■ Instructions to follow:
Copy each line of the data below in which the word "other" can be found.

■ Input material:
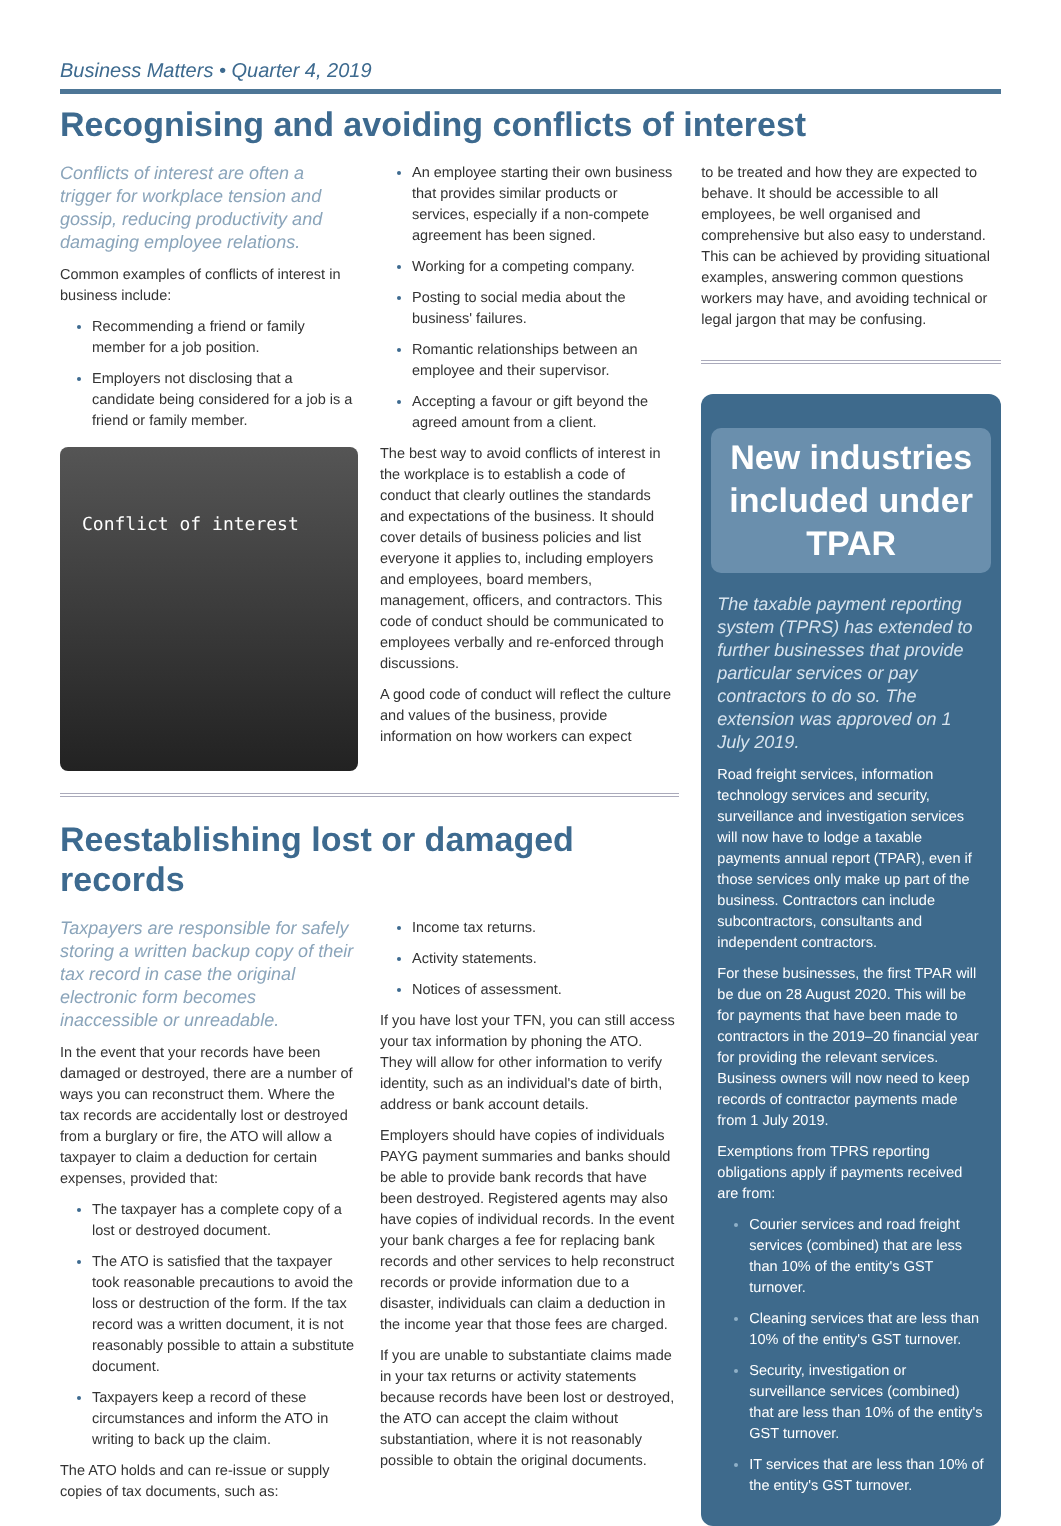Business Matters • Quarter 4, 2019
Recognising and avoiding conflicts of interest
Conflicts of interest are often a trigger for workplace tension and gossip, reducing productivity and damaging employee relations.
Common examples of conflicts of interest in business include:
Recommending a friend or family member for a job position.
Employers not disclosing that a candidate being considered for a job is a friend or family member.
Conflict of interest
An employee starting their own business that provides similar products or services, especially if a non-compete agreement has been signed.
Working for a competing company.
Posting to social media about the business' failures.
Romantic relationships between an employee and their supervisor.
Accepting a favour or gift beyond the agreed amount from a client.
The best way to avoid conflicts of interest in the workplace is to establish a code of conduct that clearly outlines the standards and expectations of the business. It should cover details of business policies and list everyone it applies to, including employers and employees, board members, management, officers, and contractors. This code of conduct should be communicated to employees verbally and re-enforced through discussions.
A good code of conduct will reflect the culture and values of the business, provide information on how workers can expect
Reestablishing lost or damaged records
Taxpayers are responsible for safely storing a written backup copy of their tax record in case the original electronic form becomes inaccessible or unreadable.
In the event that your records have been damaged or destroyed, there are a number of ways you can reconstruct them. Where the tax records are accidentally lost or destroyed from a burglary or fire, the ATO will allow a taxpayer to claim a deduction for certain expenses, provided that:
The taxpayer has a complete copy of a lost or destroyed document.
The ATO is satisfied that the taxpayer took reasonable precautions to avoid the loss or destruction of the form. If the tax record was a written document, it is not reasonably possible to attain a substitute document.
Taxpayers keep a record of these circumstances and inform the ATO in writing to back up the claim.
The ATO holds and can re-issue or supply copies of tax documents, such as:
Income tax returns.
Activity statements.
Notices of assessment.
If you have lost your TFN, you can still access your tax information by phoning the ATO. They will allow for other information to verify identity, such as an individual's date of birth, address or bank account details.
Employers should have copies of individuals PAYG payment summaries and banks should be able to provide bank records that have been destroyed. Registered agents may also have copies of individual records. In the event your bank charges a fee for replacing bank records and other services to help reconstruct records or provide information due to a disaster, individuals can claim a deduction in the income year that those fees are charged.
If you are unable to substantiate claims made in your tax returns or activity statements because records have been lost or destroyed, the ATO can accept the claim without substantiation, where it is not reasonably possible to obtain the original documents.
to be treated and how they are expected to behave. It should be accessible to all employees, be well organised and comprehensive but also easy to understand. This can be achieved by providing situational examples, answering common questions workers may have, and avoiding technical or legal jargon that may be confusing.
New industries included under TPAR
The taxable payment reporting system (TPRS) has extended to further businesses that provide particular services or pay contractors to do so. The extension was approved on 1 July 2019.
Road freight services, information technology services and security, surveillance and investigation services will now have to lodge a taxable payments annual report (TPAR), even if those services only make up part of the business. Contractors can include subcontractors, consultants and independent contractors.
For these businesses, the first TPAR will be due on 28 August 2020. This will be for payments that have been made to contractors in the 2019–20 financial year for providing the relevant services. Business owners will now need to keep records of contractor payments made from 1 July 2019.
Exemptions from TPRS reporting obligations apply if payments received are from:
Courier services and road freight services (combined) that are less than 10% of the entity's GST turnover.
Cleaning services that are less than 10% of the entity's GST turnover.
Security, investigation or surveillance services (combined) that are less than 10% of the entity's GST turnover.
IT services that are less than 10% of the entity's GST turnover.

■ Answer box:
If you have lost your TFN, you can still access your tax information by phoning the ATO. They will allow for other information to verify identity, such as an individual's date of birth, address or bank account details.
Employers should have copies of individuals PAYG payment summaries and banks should be able to provide bank records that have been destroyed. Registered agents may also have copies of individual records. In the event your bank charges a fee for replacing bank records and other services to help reconstruct records or provide information due to a disaster, individuals can claim a deduction in the income year that those fees are charged.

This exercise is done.